True, ANTIBODIES’ brand of cyber-horror has been outdone in recent years by the likes of Carlton Mellick III and Steve Aylett, but there was nothing else like it in 1988.  Back then I ranked it with CRASH and THE WASP FACTORY, and although ANTIBODIES hasn’t held up quite as well as either, it has proven fairly influential (I have no idea if filmmaker Sogo Ishii, who made 1994’s ANGEL DUST, or Todd Haynes, writer-director of 1995’s SAFE, have read the book, but both films appear to bear its influence).
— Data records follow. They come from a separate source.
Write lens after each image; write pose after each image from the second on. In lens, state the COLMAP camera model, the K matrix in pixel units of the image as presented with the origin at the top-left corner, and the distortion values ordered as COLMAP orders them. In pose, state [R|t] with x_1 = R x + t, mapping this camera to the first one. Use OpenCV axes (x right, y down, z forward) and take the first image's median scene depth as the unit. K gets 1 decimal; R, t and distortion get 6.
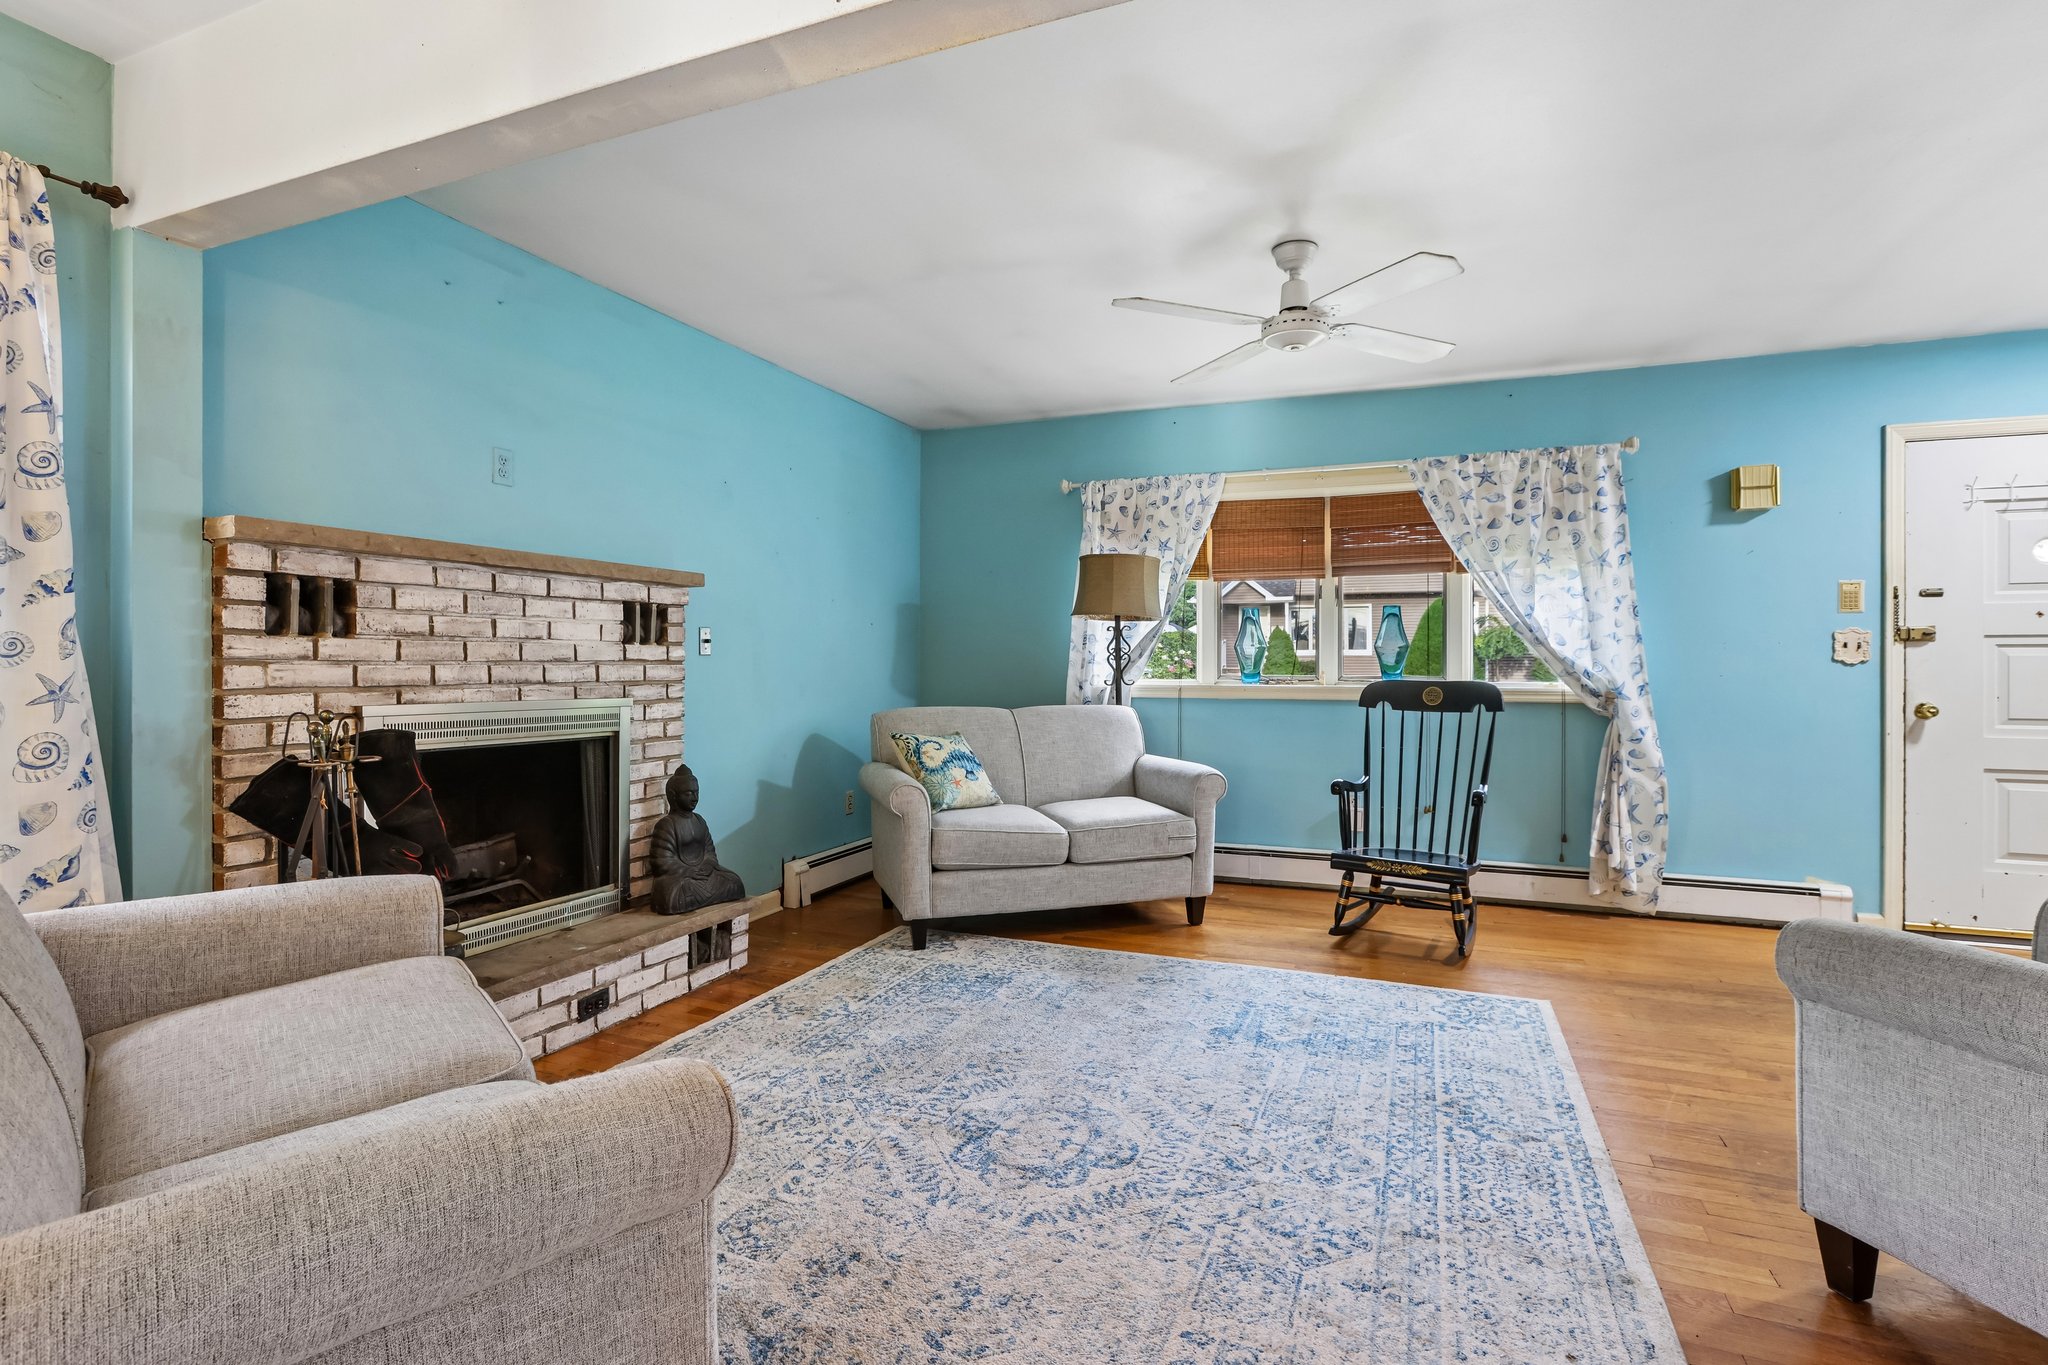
lens RADIAL K [[964.0, 0, 1019.6], [0, 964.0, 687.5], [0, 0, 1]] dist [-0.033406, 0.018444]
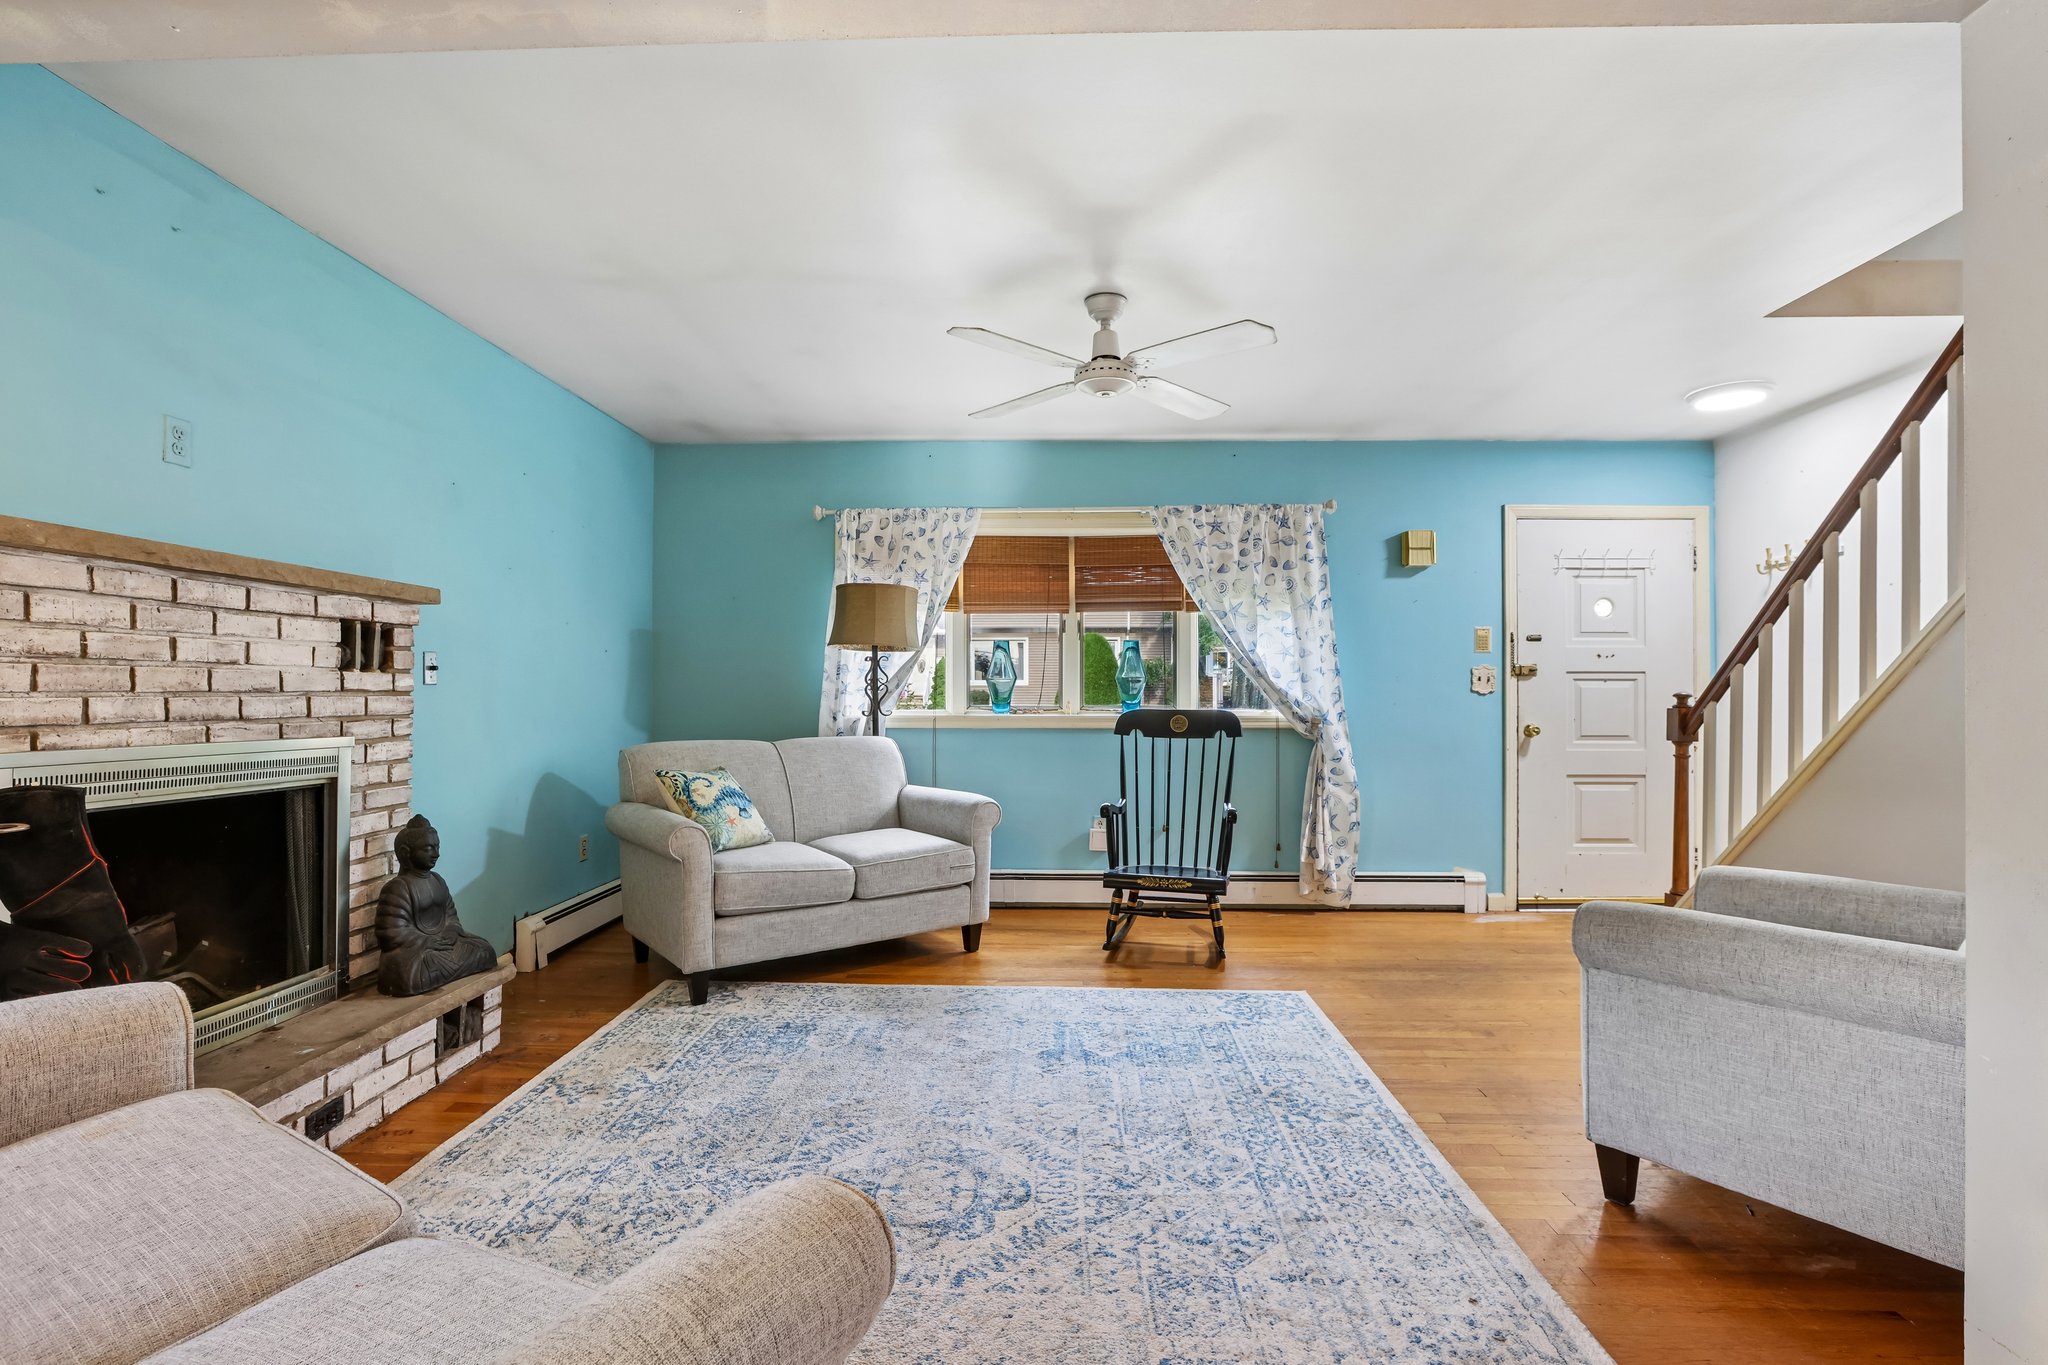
lens RADIAL K [[964.0, 0, 1013.9], [0, 964.0, 700.4], [0, 0, 1]] dist [-0.033406, 0.018444]
pose [[0.940111, -0.001929, 0.340863, -0.166231], [0.006911, 0.999886, -0.013402, -0.005368], [-0.340798, 0.014955, 0.940017, 0.045351]]
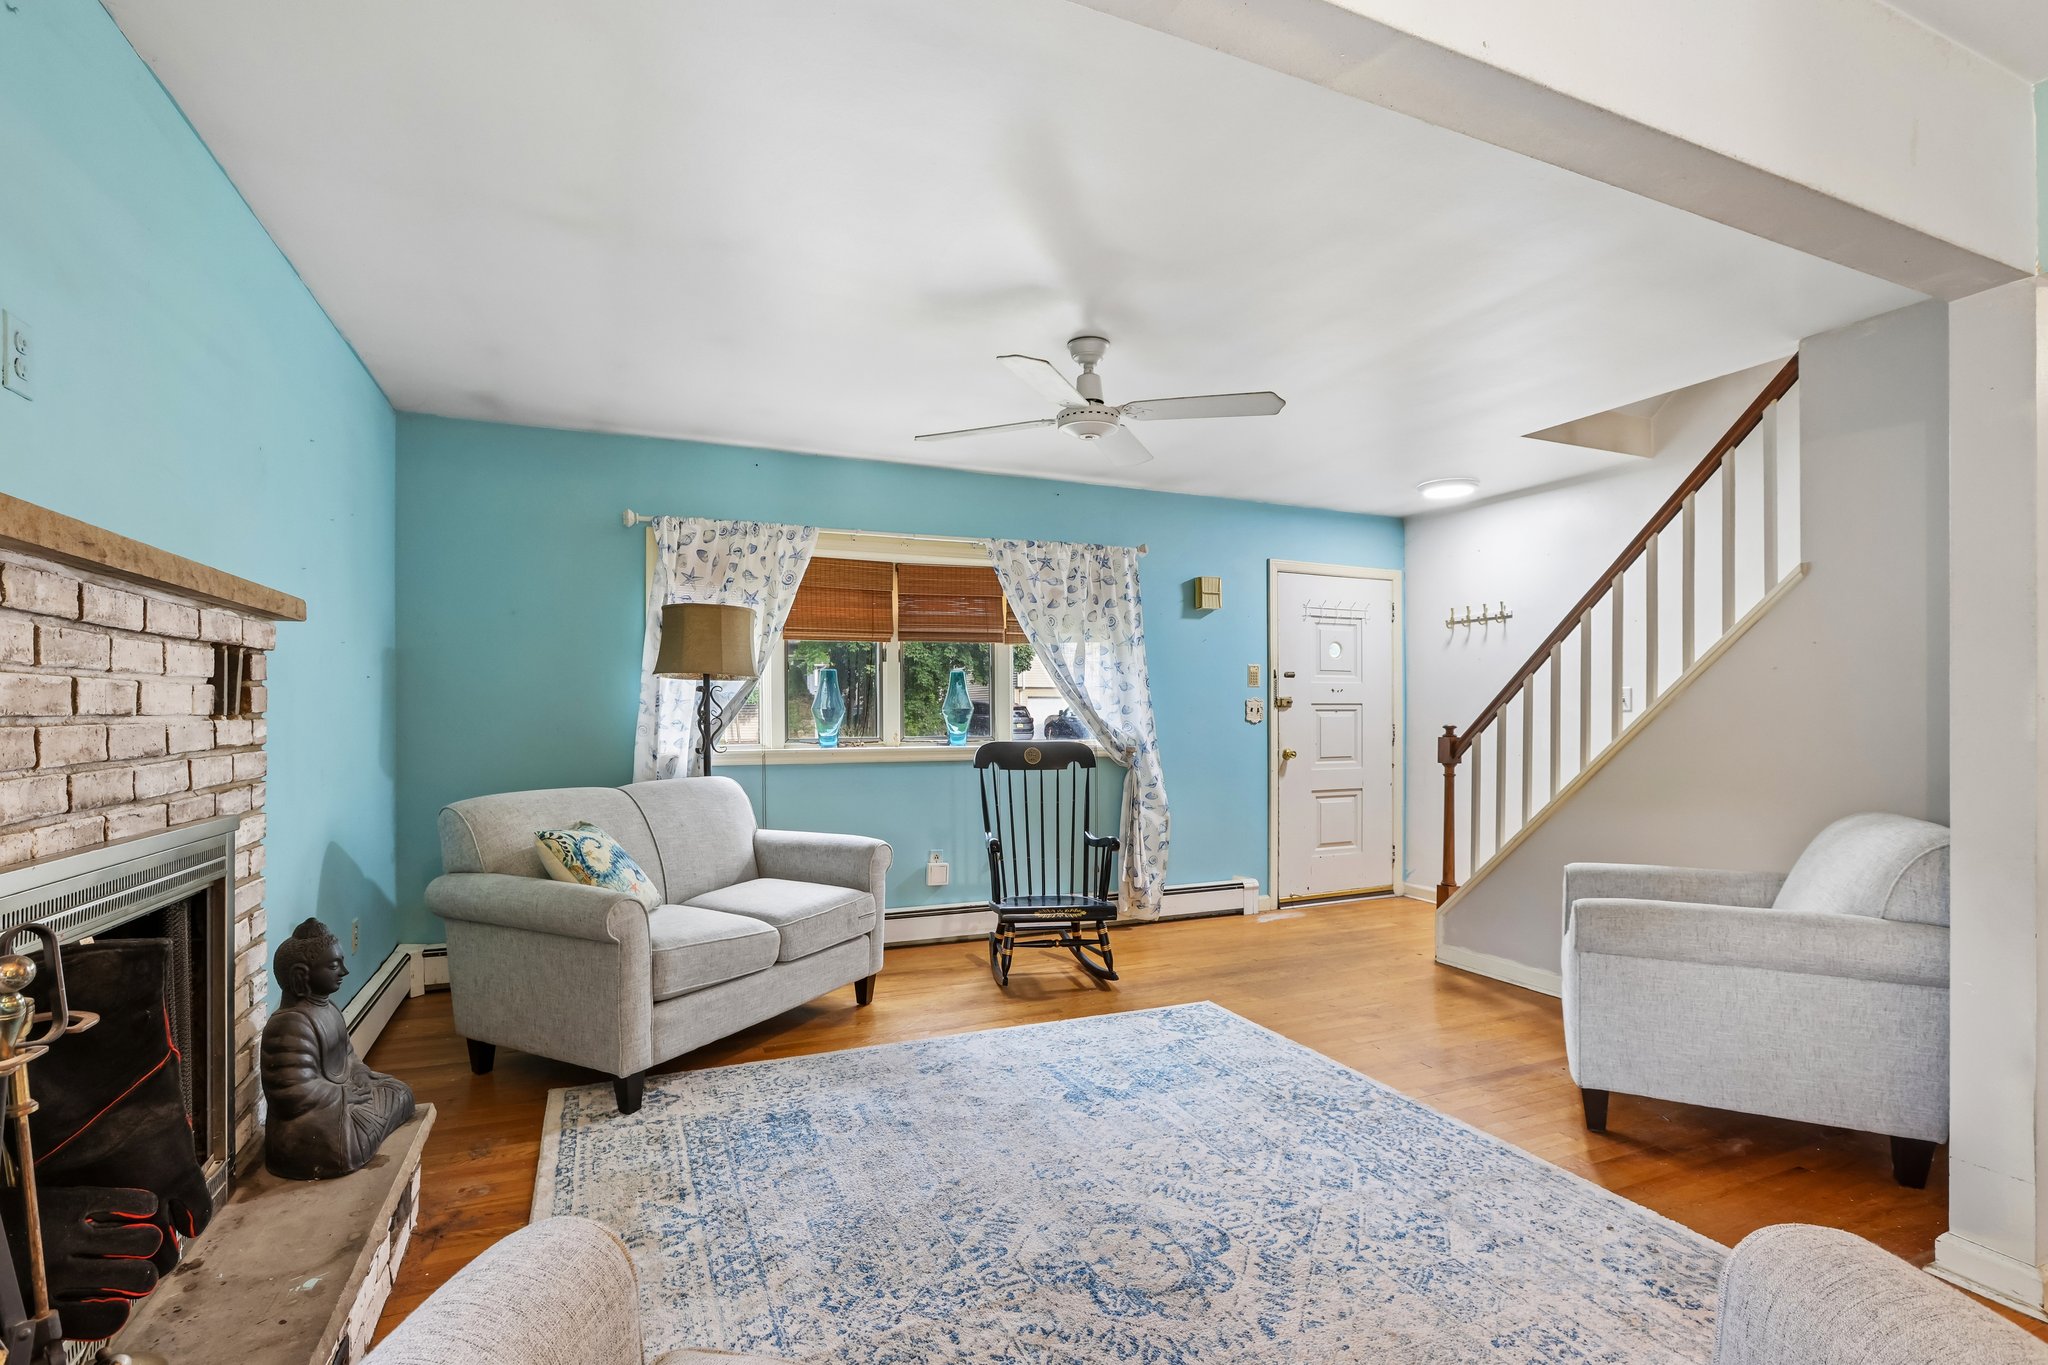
lens RADIAL K [[964.0, 0, 1013.9], [0, 964.0, 729.6], [0, 0, 1]] dist [-0.033406, 0.018444]
pose [[0.700509, -0.016436, 0.713454, -0.535552], [0.018226, 0.999821, 0.005137, -0.037377], [-0.713410, 0.009405, 0.700683, 0.315671]]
     Sadly, ANTIBODIES was to be Skal’s last foray into fiction writing.  I’ve heard tell of a subsequent project called EAT ME, said to be “a novel about anorexia that eats THINNER for breakfast”, but it has yet to show up in book form--if indeed it even exists. 

     That leaves us with the author’s many nonfiction tomes, of which I particularly recommend 1993’s THE MONSTER SHOW (and the revised edition published in 2001).  It’s an alleged “Cultural History of Horror” that’s in actuality a highly idiosyncratic survey of the genre, with a core eccentricity fully befitting the author of SCAVENGERS and ANTIBODIES.  The book’s subjects include FREAKS director Todd Browning, the fifties genre icon Vampira, the notorious CARRIE musical, make-up effects artists, Fangoria conventions, transsexual surgery, Michael Jackson(!) and the rise of splatterpunk.  The end result is a weird, wonderful and unputdownable account. 

     Of course THE MONSTER SHOW is still in print.  The other books outlined above are not, and nor do they receive much air time any more, from Skal or anyone else.  I however believe it’s past time that SCAVENGERS, WHEN WE WERE GOOD and ANTIBODIES were given their rightful due as intelligent and unflinching classics of straight-up horror.